### Entries shown

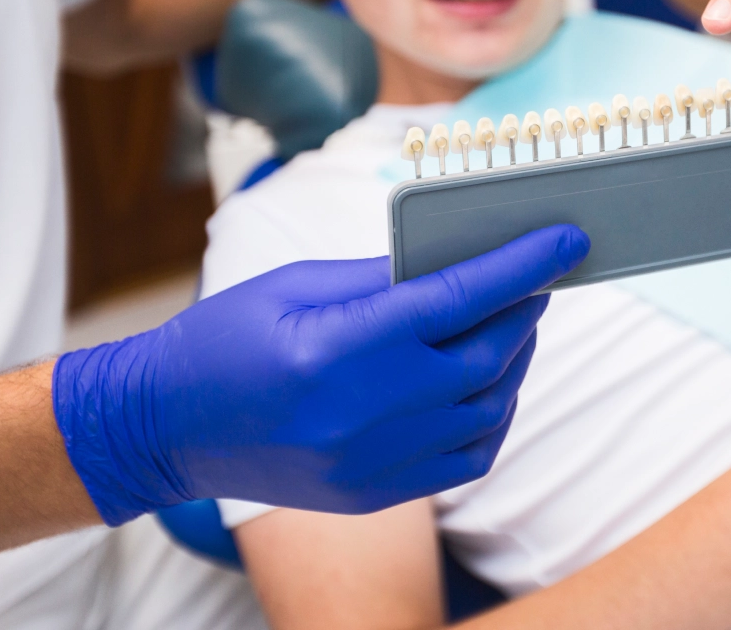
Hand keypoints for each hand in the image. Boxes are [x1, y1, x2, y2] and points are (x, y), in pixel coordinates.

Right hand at [53, 225, 589, 525]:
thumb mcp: (293, 284)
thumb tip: (456, 262)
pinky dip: (493, 413)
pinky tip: (486, 380)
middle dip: (523, 308)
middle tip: (538, 276)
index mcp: (339, 347)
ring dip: (514, 360)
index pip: (458, 298)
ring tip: (513, 322)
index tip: (567, 239)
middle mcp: (364, 411)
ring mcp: (371, 461)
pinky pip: (465, 456)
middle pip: (485, 356)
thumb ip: (380, 276)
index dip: (522, 264)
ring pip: (486, 408)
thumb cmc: (222, 341)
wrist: (163, 429)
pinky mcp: (373, 491)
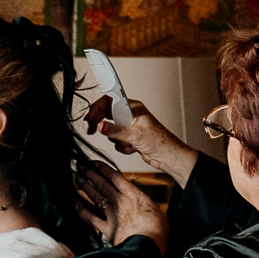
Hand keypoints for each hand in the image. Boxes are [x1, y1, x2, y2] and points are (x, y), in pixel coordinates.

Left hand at [77, 162, 167, 255]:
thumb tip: (145, 205)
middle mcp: (120, 202)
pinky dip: (82, 211)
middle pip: (102, 184)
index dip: (103, 168)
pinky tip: (75, 205)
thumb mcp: (158, 211)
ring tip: (78, 179)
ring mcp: (112, 215)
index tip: (94, 163)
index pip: (115, 177)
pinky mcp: (107, 229)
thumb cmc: (157, 232)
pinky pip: (90, 218)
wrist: (147, 249)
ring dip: (86, 187)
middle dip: (90, 174)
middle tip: (81, 166)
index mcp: (134, 196)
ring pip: (96, 197)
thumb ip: (147, 205)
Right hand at [83, 96, 198, 186]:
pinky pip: (116, 141)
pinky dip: (122, 147)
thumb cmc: (161, 142)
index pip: (109, 100)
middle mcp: (130, 115)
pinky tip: (133, 148)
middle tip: (93, 130)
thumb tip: (100, 126)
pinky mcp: (129, 137)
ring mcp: (129, 126)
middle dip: (105, 127)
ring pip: (111, 130)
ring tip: (129, 143)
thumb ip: (115, 131)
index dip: (97, 108)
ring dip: (117, 140)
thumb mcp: (135, 135)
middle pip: (106, 115)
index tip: (89, 118)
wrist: (168, 157)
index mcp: (133, 107)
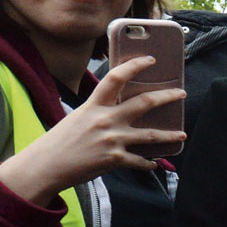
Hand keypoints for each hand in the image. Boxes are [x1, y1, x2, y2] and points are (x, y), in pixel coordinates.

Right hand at [0, 55, 186, 203]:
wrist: (45, 166)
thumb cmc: (58, 142)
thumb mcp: (77, 118)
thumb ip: (98, 111)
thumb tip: (117, 107)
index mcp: (93, 106)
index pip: (116, 78)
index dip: (135, 66)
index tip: (151, 60)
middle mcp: (105, 120)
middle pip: (144, 102)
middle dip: (166, 96)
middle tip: (181, 93)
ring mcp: (112, 139)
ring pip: (151, 135)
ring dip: (170, 134)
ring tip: (182, 133)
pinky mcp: (115, 159)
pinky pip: (140, 160)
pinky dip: (148, 162)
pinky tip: (154, 163)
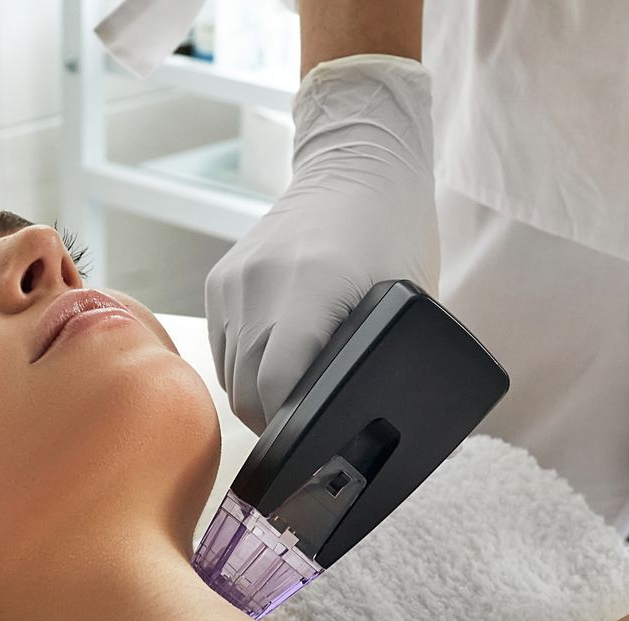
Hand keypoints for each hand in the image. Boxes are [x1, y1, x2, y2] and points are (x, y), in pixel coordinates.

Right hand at [205, 53, 438, 432]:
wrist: (357, 164)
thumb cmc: (395, 233)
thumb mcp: (408, 303)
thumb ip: (384, 360)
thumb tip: (381, 431)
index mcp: (314, 288)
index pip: (278, 386)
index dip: (292, 428)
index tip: (313, 449)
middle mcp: (262, 283)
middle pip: (247, 388)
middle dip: (272, 423)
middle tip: (304, 437)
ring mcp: (234, 280)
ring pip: (228, 374)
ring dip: (254, 398)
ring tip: (287, 406)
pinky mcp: (219, 279)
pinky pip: (220, 348)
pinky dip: (241, 369)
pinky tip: (270, 370)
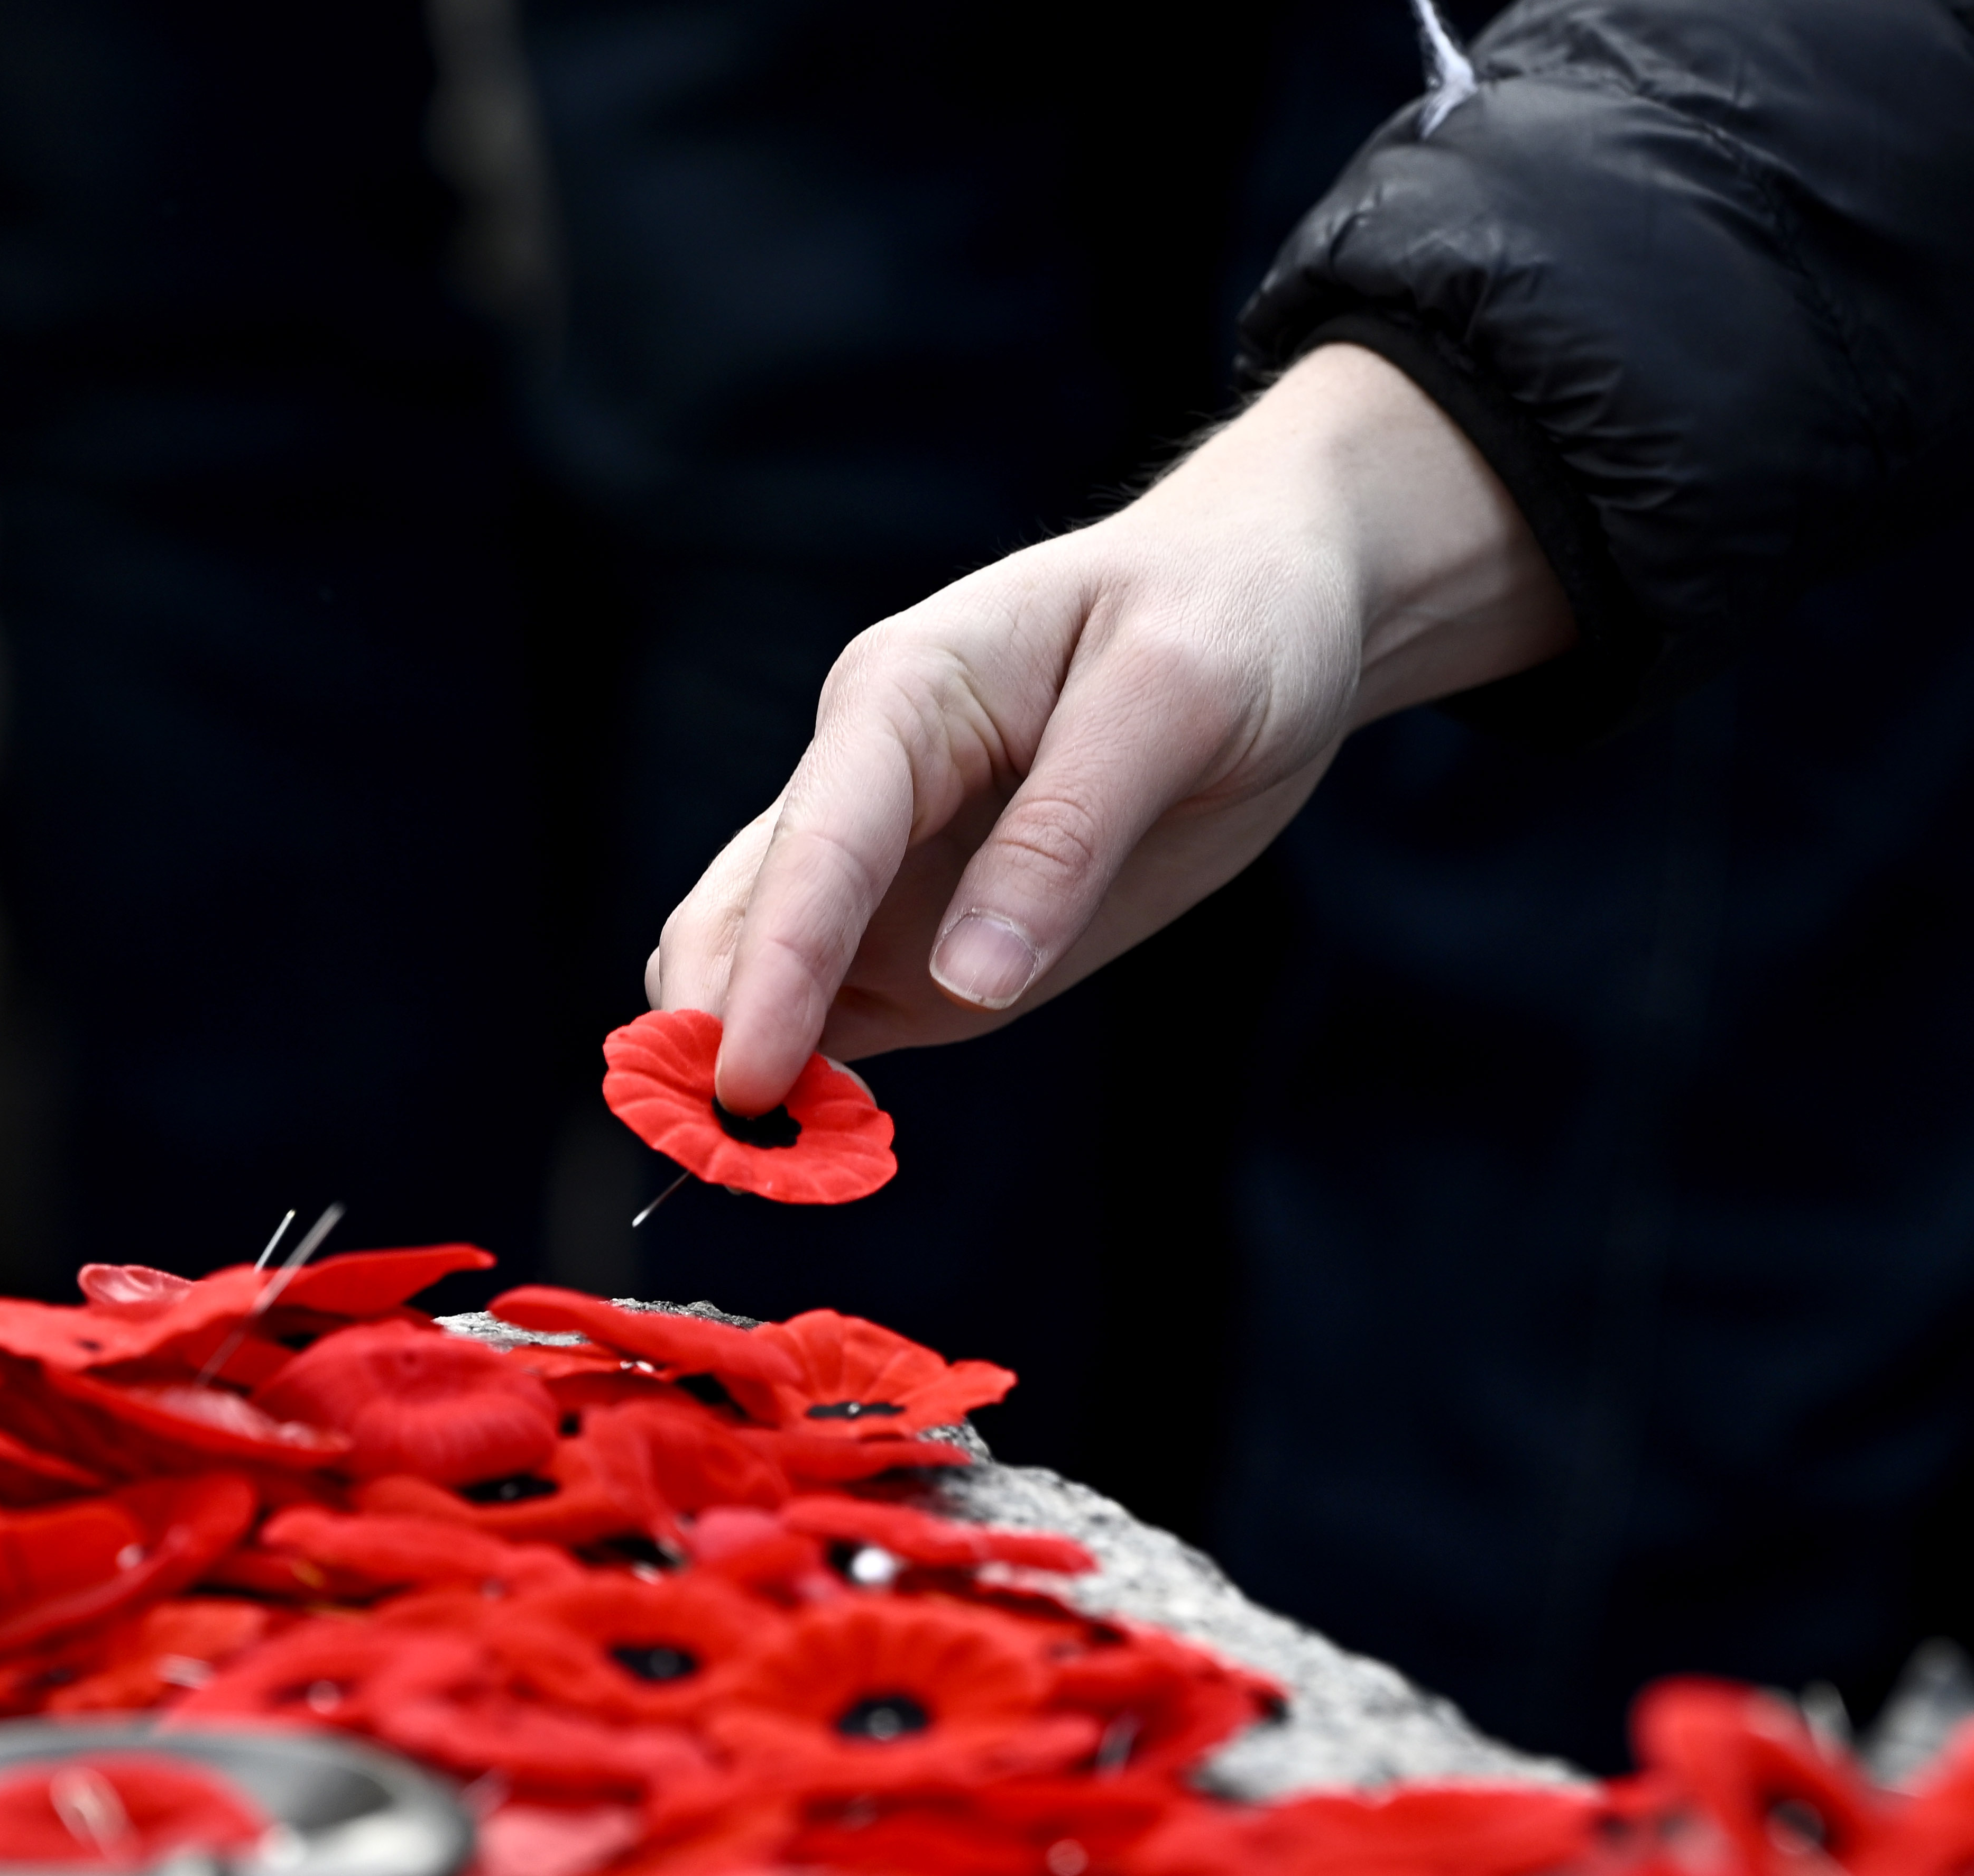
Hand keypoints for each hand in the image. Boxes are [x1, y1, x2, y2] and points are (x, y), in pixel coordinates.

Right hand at [647, 342, 1575, 1112]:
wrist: (1262, 606)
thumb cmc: (1221, 620)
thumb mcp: (1174, 699)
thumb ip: (1066, 838)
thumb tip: (971, 982)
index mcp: (906, 695)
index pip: (818, 842)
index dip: (774, 967)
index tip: (743, 1078)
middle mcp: (865, 779)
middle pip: (744, 910)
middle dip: (712, 1023)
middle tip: (720, 1152)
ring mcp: (887, 864)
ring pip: (759, 966)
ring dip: (743, 1062)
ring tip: (755, 1170)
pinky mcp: (924, 932)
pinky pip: (835, 1011)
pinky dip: (809, 1079)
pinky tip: (818, 1149)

### Exercise
Above are some entries; copy exactly the lines from the line with "index mcp: (133, 107)" through the line with "thumb tip: (117, 107)", both included, but none of the pictures.

### Result of the exercise
index mcp: (133, 107)
Hand keypoints for each hand in the image. Boxes are [x1, y1, x2, y2] and points are (x, y), in pixel coordinates.

Right hand at [0, 55, 186, 203]:
wrist: (45, 166)
thumb cmc: (58, 142)
thumb mcp: (77, 118)
thumb ip: (98, 111)
thumb tip: (117, 107)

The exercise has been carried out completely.